Work order
In the entries below, the lines from the one with "[846,986,870,994] TBD ->" through the one with "[846,1069,870,1077] TBD ->" are to be copied exactly; both ends count.

Data
'''
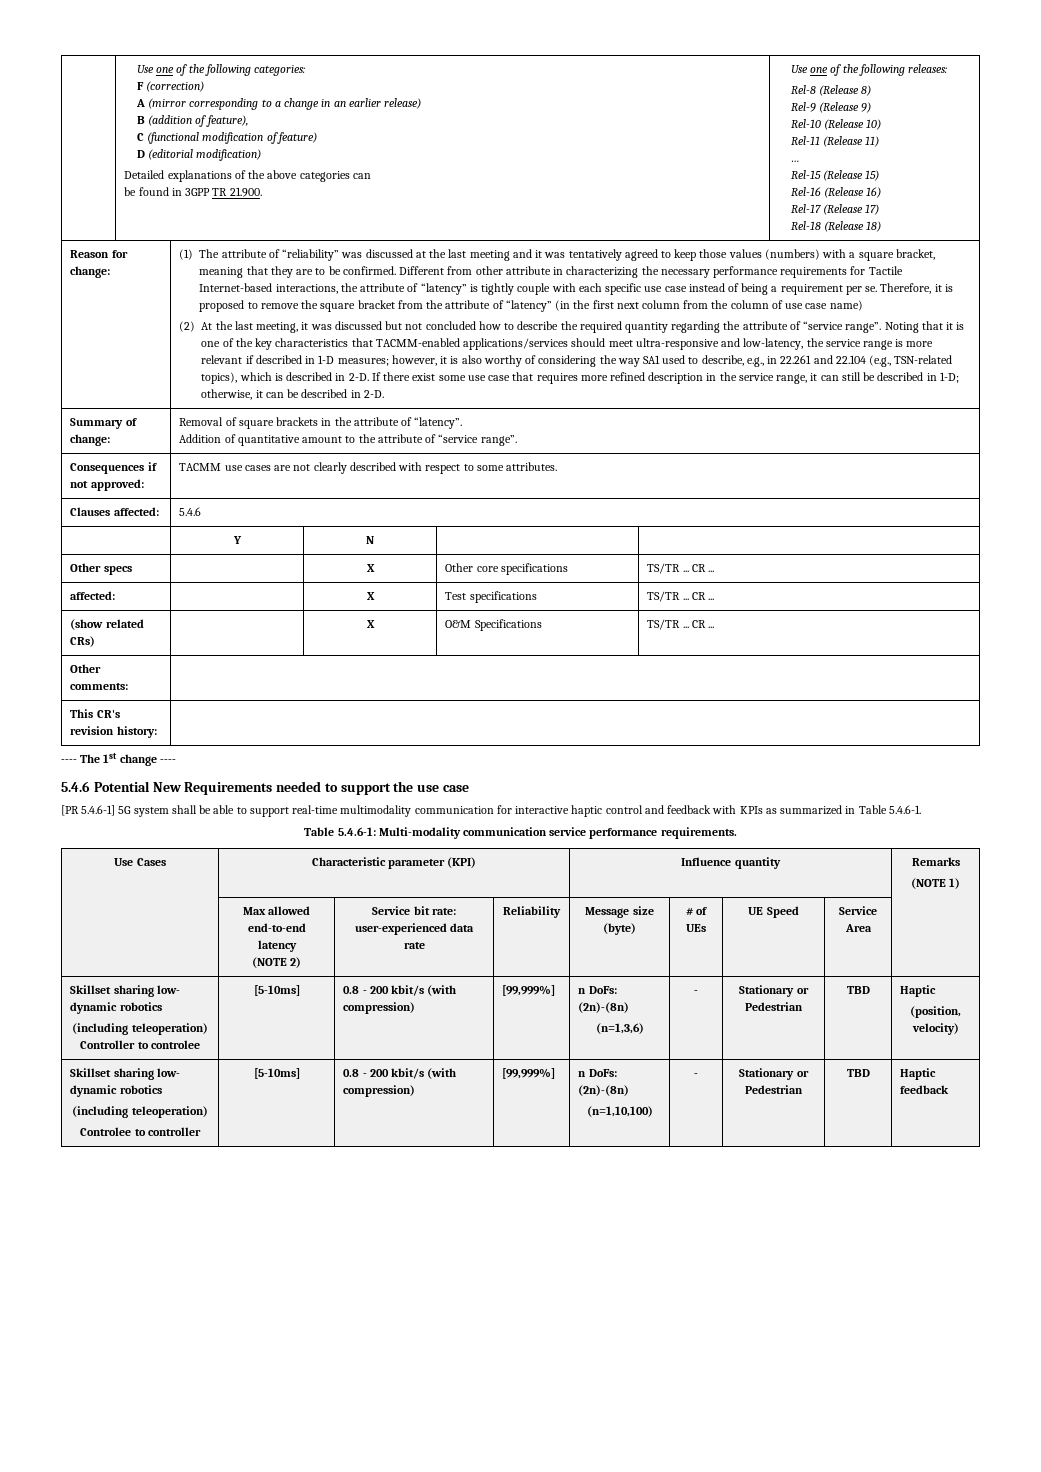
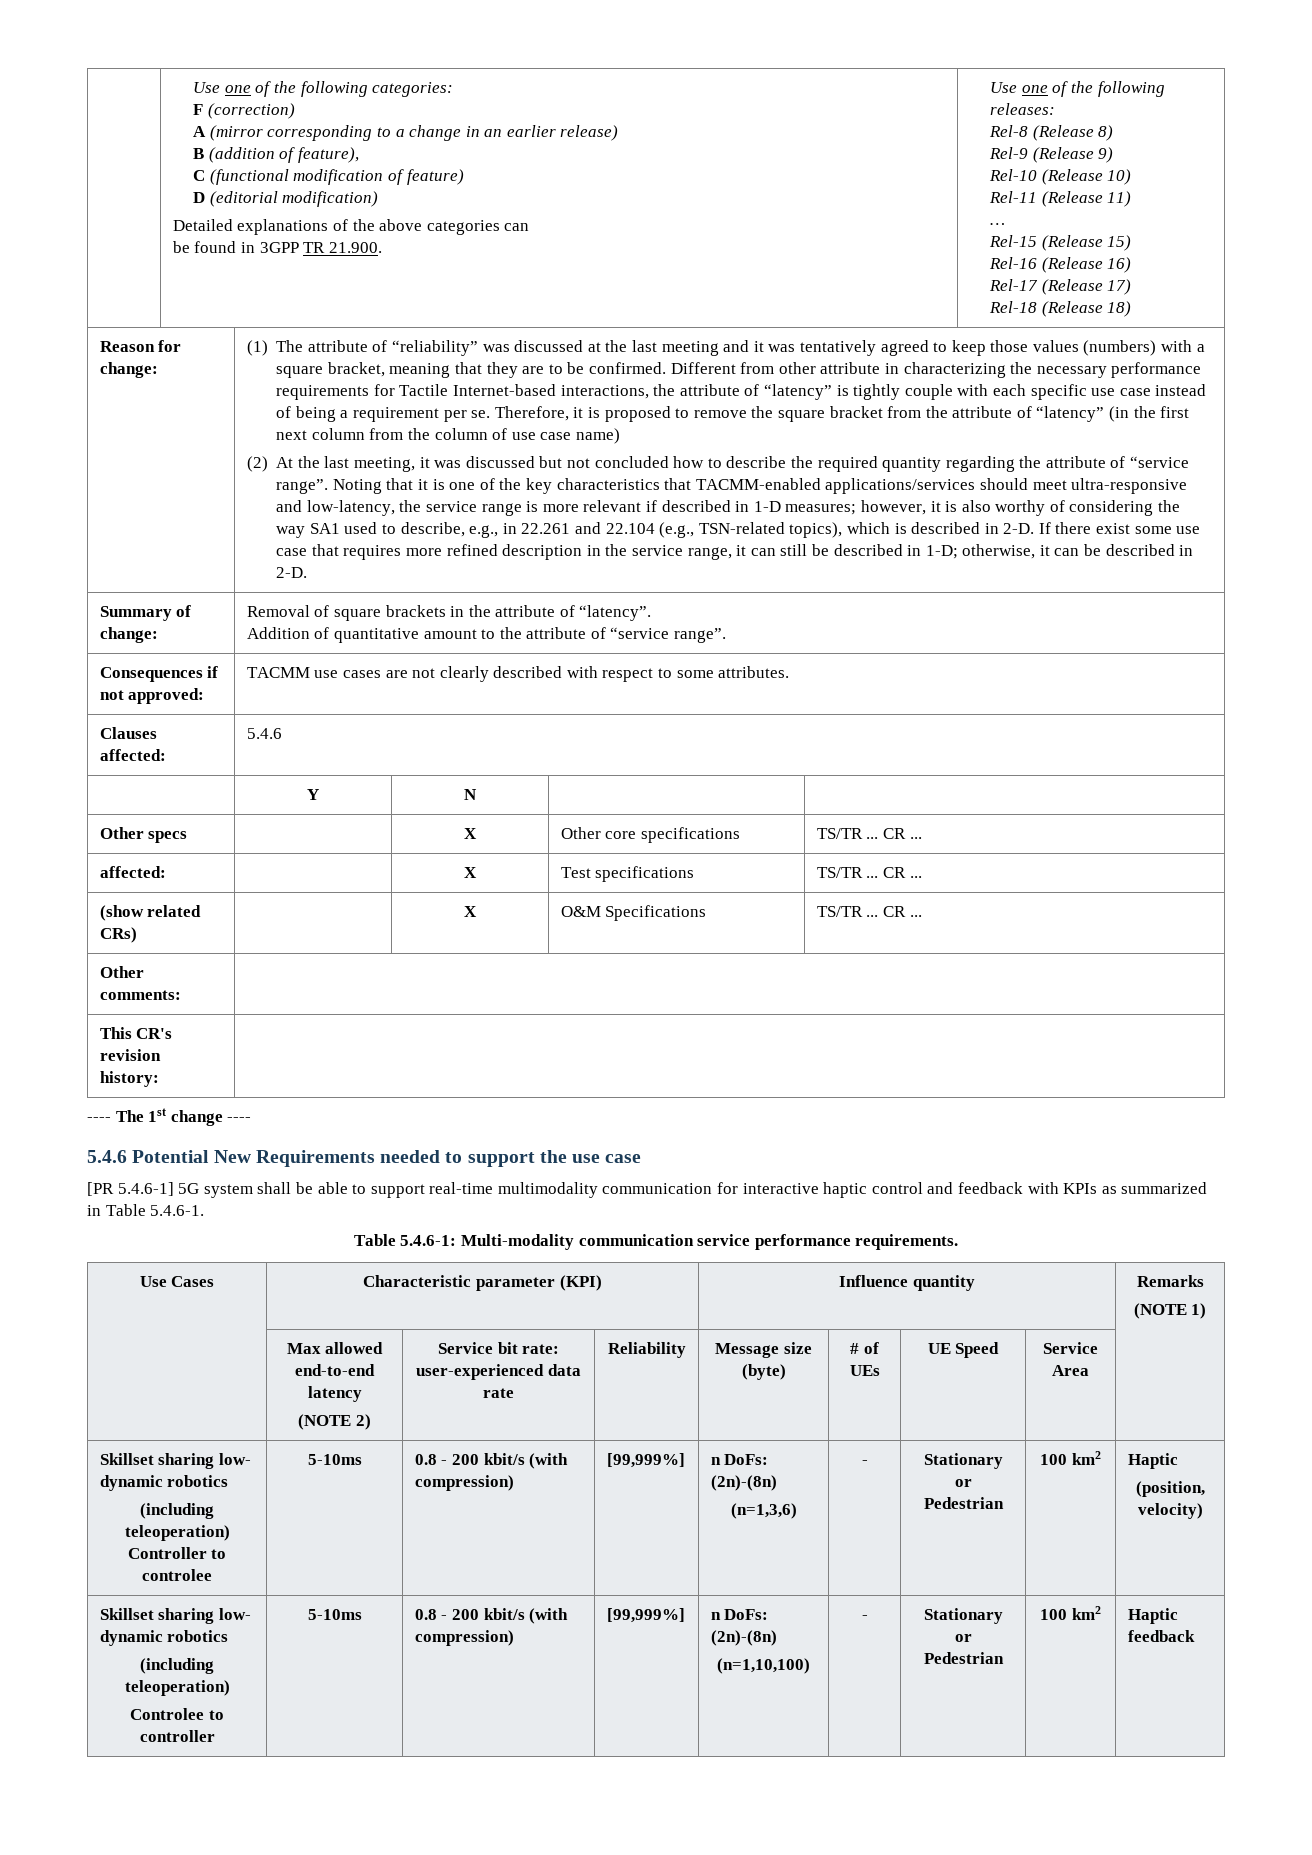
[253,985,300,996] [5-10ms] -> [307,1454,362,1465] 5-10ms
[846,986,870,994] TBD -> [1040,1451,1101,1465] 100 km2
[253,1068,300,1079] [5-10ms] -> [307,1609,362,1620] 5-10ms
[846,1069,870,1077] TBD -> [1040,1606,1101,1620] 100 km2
'''
'''
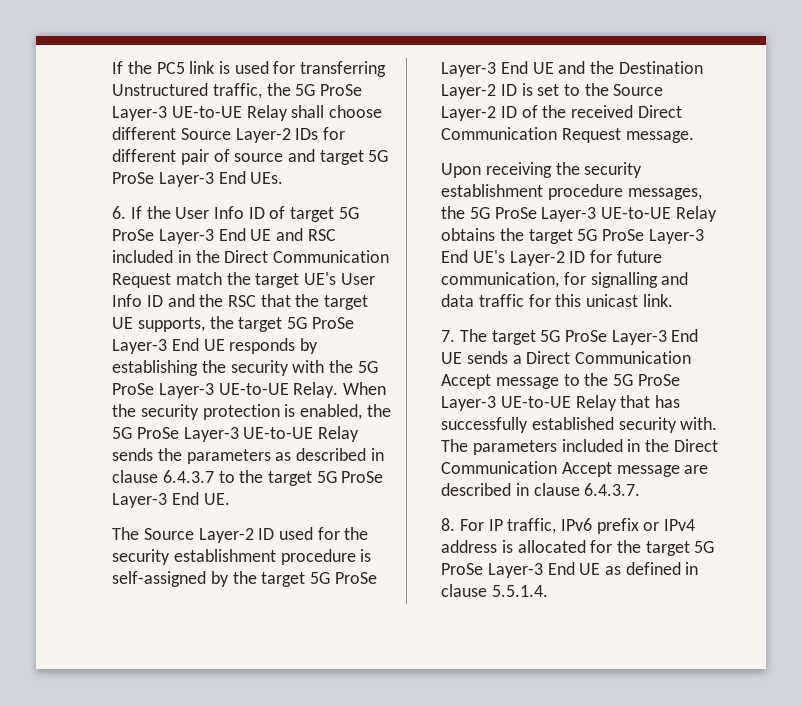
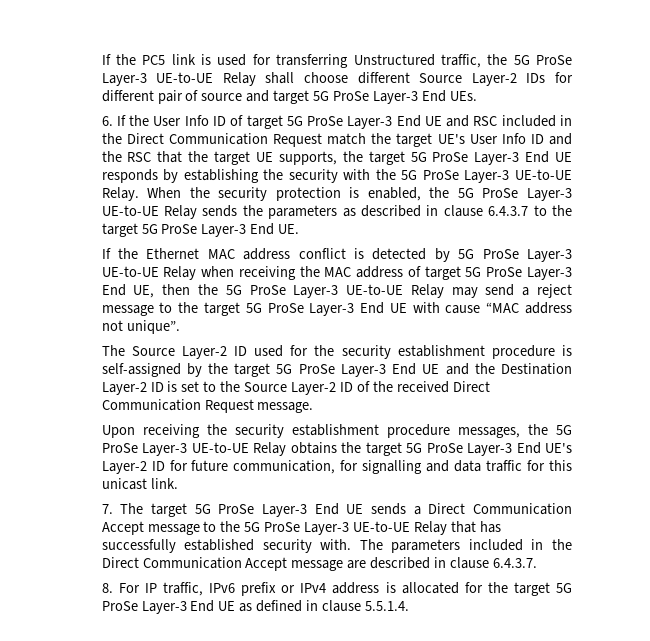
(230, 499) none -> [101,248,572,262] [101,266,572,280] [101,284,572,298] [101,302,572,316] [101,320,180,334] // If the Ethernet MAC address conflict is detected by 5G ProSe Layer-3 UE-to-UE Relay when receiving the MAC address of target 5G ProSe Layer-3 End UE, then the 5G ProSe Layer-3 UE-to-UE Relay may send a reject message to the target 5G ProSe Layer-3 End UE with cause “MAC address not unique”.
'''
Task answer
[846,986,870,994] TBD -> [1040,1451,1101,1465] 100 km2
[253,1068,300,1079] [5-10ms] -> [307,1609,362,1620] 5-10ms
[846,1069,870,1077] TBD -> [1040,1606,1101,1620] 100 km2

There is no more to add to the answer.